__WHAT YOU SHOULD DO__: Please return each of the entries exactly, minus their pictures.
*** Opening RECORD EXTRACTS ***
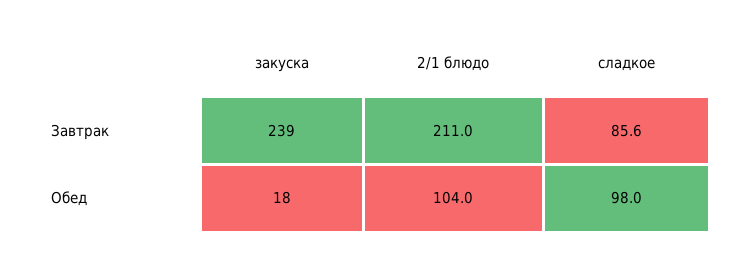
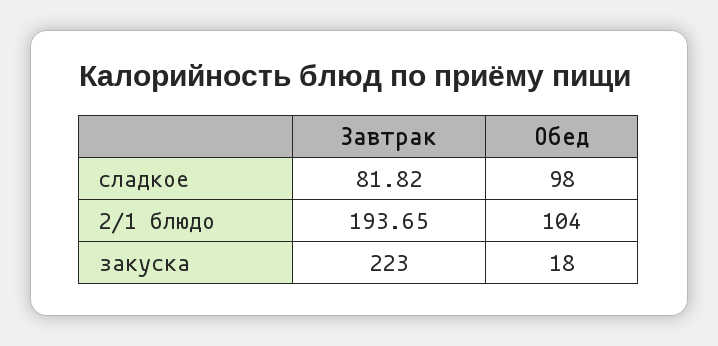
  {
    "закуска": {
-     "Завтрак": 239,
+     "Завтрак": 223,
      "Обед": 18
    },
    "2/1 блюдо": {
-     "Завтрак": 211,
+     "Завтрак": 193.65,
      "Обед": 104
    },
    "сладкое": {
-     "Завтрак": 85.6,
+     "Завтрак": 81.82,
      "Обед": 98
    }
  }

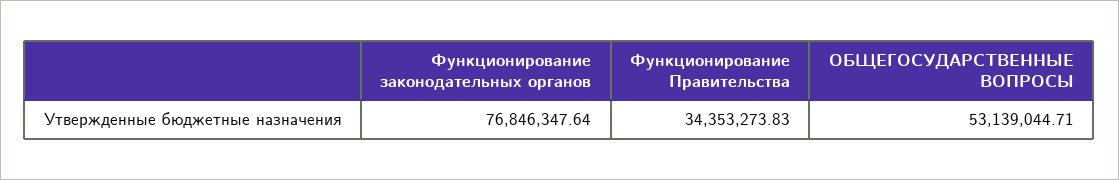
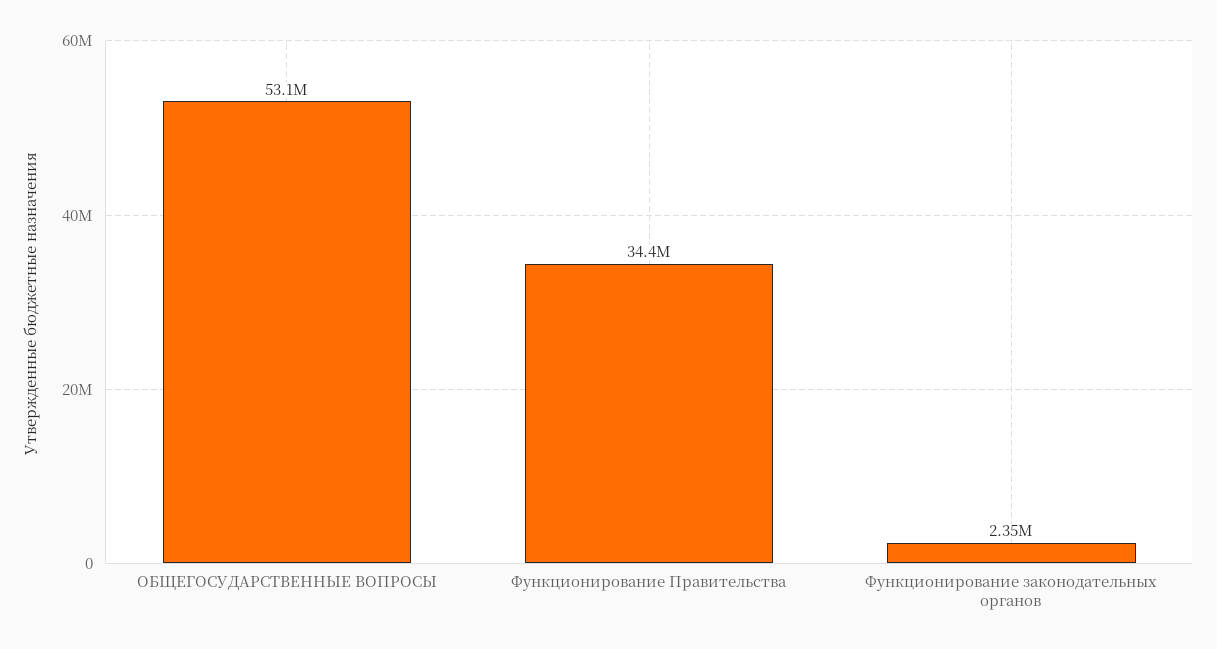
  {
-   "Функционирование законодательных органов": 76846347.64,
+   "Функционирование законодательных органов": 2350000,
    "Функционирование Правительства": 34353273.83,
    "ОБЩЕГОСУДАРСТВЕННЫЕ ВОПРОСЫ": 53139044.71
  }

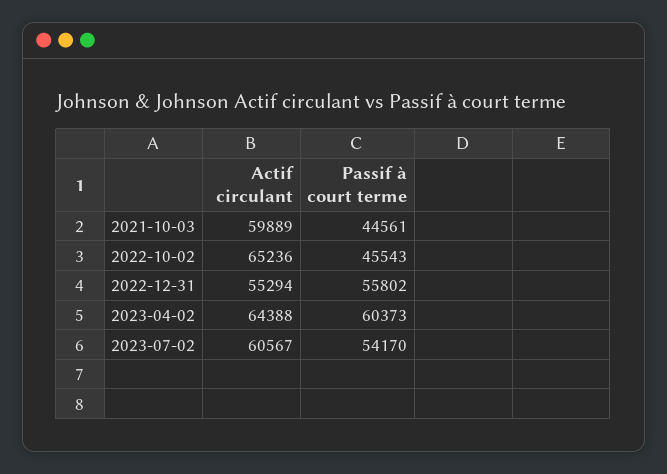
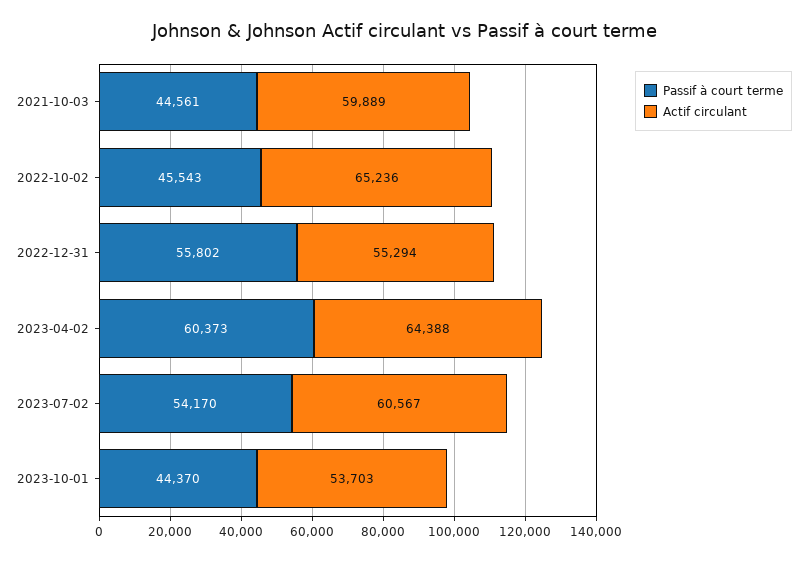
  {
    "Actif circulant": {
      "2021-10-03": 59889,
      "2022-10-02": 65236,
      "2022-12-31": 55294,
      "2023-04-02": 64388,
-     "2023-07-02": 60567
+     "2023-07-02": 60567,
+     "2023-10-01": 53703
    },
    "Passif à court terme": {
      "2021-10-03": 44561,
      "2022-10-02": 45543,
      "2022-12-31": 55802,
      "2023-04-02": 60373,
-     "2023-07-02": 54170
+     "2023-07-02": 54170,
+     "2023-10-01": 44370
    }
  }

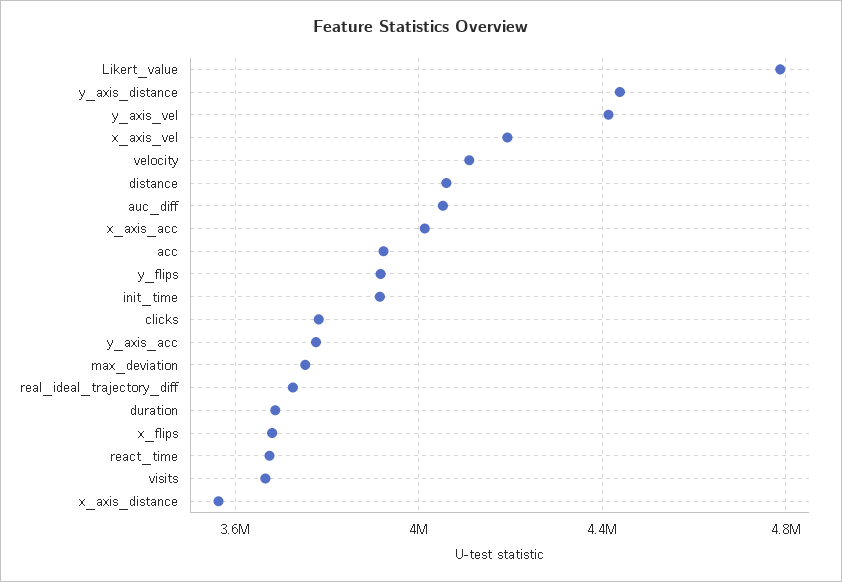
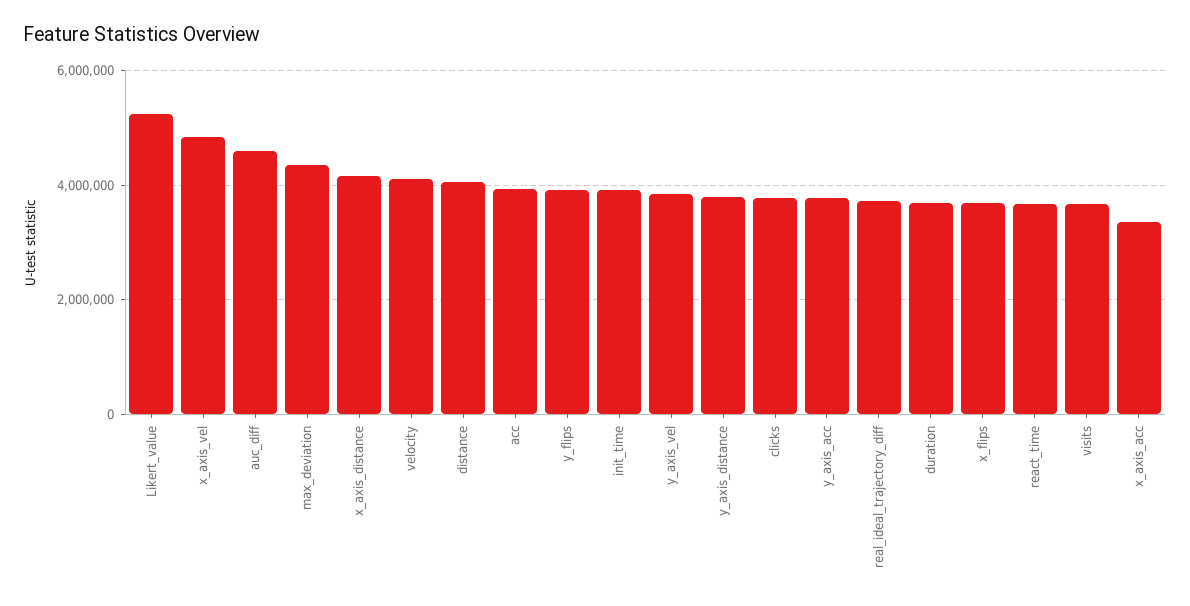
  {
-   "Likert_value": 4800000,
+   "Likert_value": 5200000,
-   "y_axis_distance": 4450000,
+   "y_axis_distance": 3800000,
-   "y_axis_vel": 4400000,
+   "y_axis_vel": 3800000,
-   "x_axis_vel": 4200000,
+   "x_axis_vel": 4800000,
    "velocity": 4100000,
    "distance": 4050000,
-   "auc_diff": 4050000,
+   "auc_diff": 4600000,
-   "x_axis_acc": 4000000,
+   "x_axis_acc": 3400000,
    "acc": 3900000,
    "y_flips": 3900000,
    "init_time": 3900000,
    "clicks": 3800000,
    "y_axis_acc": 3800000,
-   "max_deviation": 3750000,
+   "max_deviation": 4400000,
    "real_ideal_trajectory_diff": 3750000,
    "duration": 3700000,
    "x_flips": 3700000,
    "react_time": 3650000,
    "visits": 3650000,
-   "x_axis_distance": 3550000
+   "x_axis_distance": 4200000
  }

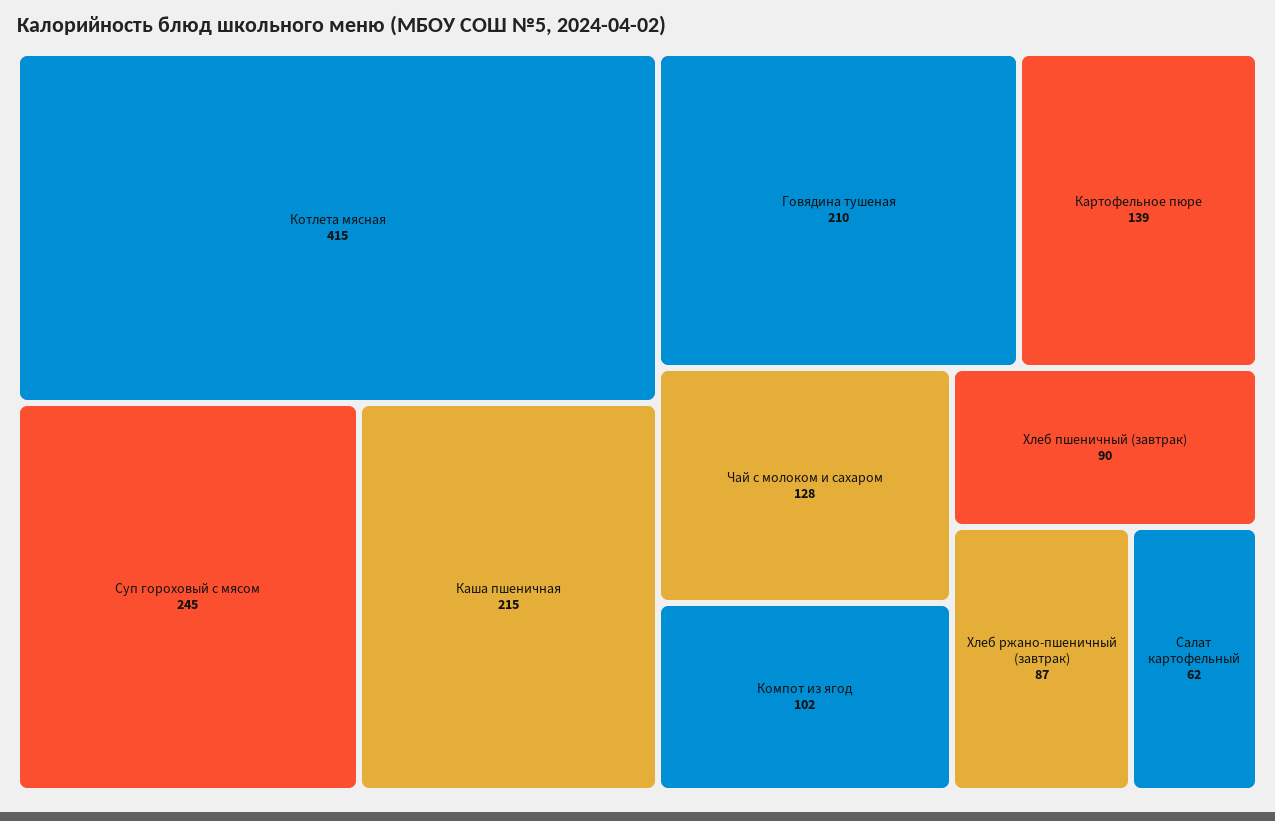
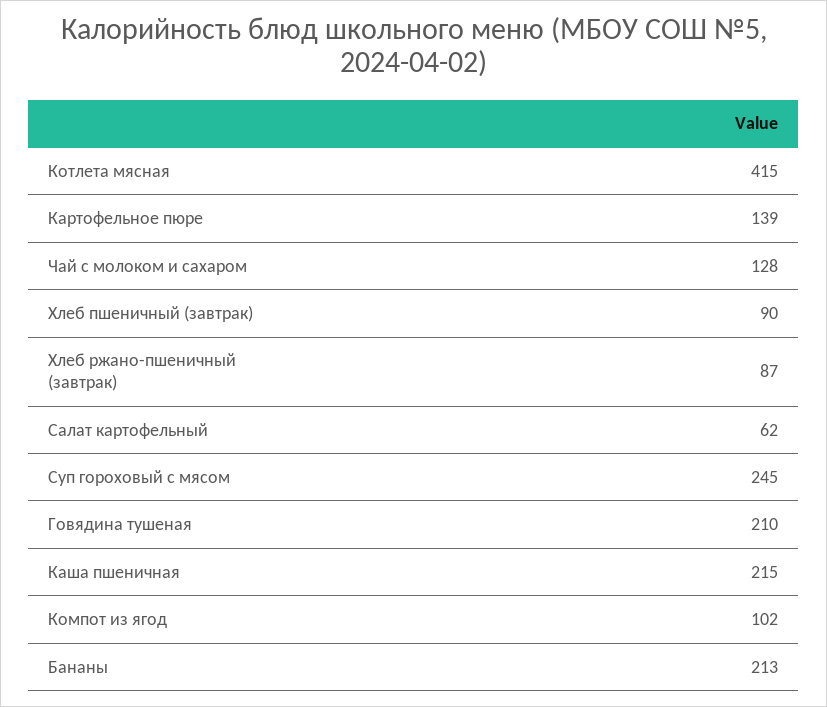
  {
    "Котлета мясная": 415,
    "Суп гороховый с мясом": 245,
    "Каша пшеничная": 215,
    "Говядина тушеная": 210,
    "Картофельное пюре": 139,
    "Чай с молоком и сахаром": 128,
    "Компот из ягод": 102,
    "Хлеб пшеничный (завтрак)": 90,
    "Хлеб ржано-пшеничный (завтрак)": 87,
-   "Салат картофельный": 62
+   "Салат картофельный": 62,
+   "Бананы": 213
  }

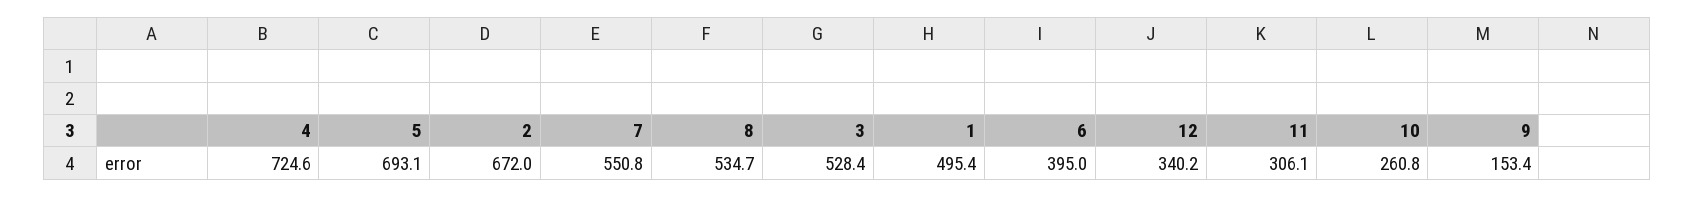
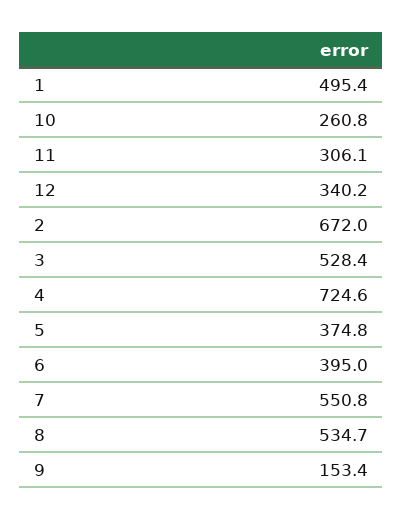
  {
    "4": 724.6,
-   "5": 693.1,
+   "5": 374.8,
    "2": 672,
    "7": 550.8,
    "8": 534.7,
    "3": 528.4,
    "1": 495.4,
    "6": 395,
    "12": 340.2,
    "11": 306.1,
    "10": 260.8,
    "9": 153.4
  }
*** Closing RECORD EXTRACTS ***
__WRITTEN ANSWER__:
  {
    "закуска": {
-     "Завтрак": 239,
+     "Завтрак": 223,
      "Обед": 18
    },
    "2/1 блюдо": {
-     "Завтрак": 211,
+     "Завтрак": 193.65,
      "Обед": 104
    },
    "сладкое": {
-     "Завтрак": 85.6,
+     "Завтрак": 81.82,
      "Обед": 98
    }
  }

  {
-   "Функционирование законодательных органов": 76846347.64,
+   "Функционирование законодательных органов": 2350000,
    "Функционирование Правительства": 34353273.83,
    "ОБЩЕГОСУДАРСТВЕННЫЕ ВОПРОСЫ": 53139044.71
  }

  {
    "Actif circulant": {
      "2021-10-03": 59889,
      "2022-10-02": 65236,
      "2022-12-31": 55294,
      "2023-04-02": 64388,
-     "2023-07-02": 60567
+     "2023-07-02": 60567,
+     "2023-10-01": 53703
    },
    "Passif à court terme": {
      "2021-10-03": 44561,
      "2022-10-02": 45543,
      "2022-12-31": 55802,
      "2023-04-02": 60373,
-     "2023-07-02": 54170
+     "2023-07-02": 54170,
+     "2023-10-01": 44370
    }
  }

  {
-   "Likert_value": 4800000,
+   "Likert_value": 5200000,
-   "y_axis_distance": 4450000,
+   "y_axis_distance": 3800000,
-   "y_axis_vel": 4400000,
+   "y_axis_vel": 3800000,
-   "x_axis_vel": 4200000,
+   "x_axis_vel": 4800000,
    "velocity": 4100000,
    "distance": 4050000,
-   "auc_diff": 4050000,
+   "auc_diff": 4600000,
-   "x_axis_acc": 4000000,
+   "x_axis_acc": 3400000,
    "acc": 3900000,
    "y_flips": 3900000,
    "init_time": 3900000,
    "clicks": 3800000,
    "y_axis_acc": 3800000,
-   "max_deviation": 3750000,
+   "max_deviation": 4400000,
    "real_ideal_trajectory_diff": 3750000,
    "duration": 3700000,
    "x_flips": 3700000,
    "react_time": 3650000,
    "visits": 3650000,
-   "x_axis_distance": 3550000
+   "x_axis_distance": 4200000
  }

  {
    "Котлета мясная": 415,
    "Суп гороховый с мясом": 245,
    "Каша пшеничная": 215,
    "Говядина тушеная": 210,
    "Картофельное пюре": 139,
    "Чай с молоком и сахаром": 128,
    "Компот из ягод": 102,
    "Хлеб пшеничный (завтрак)": 90,
    "Хлеб ржано-пшеничный (завтрак)": 87,
-   "Салат картофельный": 62
+   "Салат картофельный": 62,
+   "Бананы": 213
  }

  {
    "4": 724.6,
-   "5": 693.1,
+   "5": 374.8,
    "2": 672,
    "7": 550.8,
    "8": 534.7,
    "3": 528.4,
    "1": 495.4,
    "6": 395,
    "12": 340.2,
    "11": 306.1,
    "10": 260.8,
    "9": 153.4
  }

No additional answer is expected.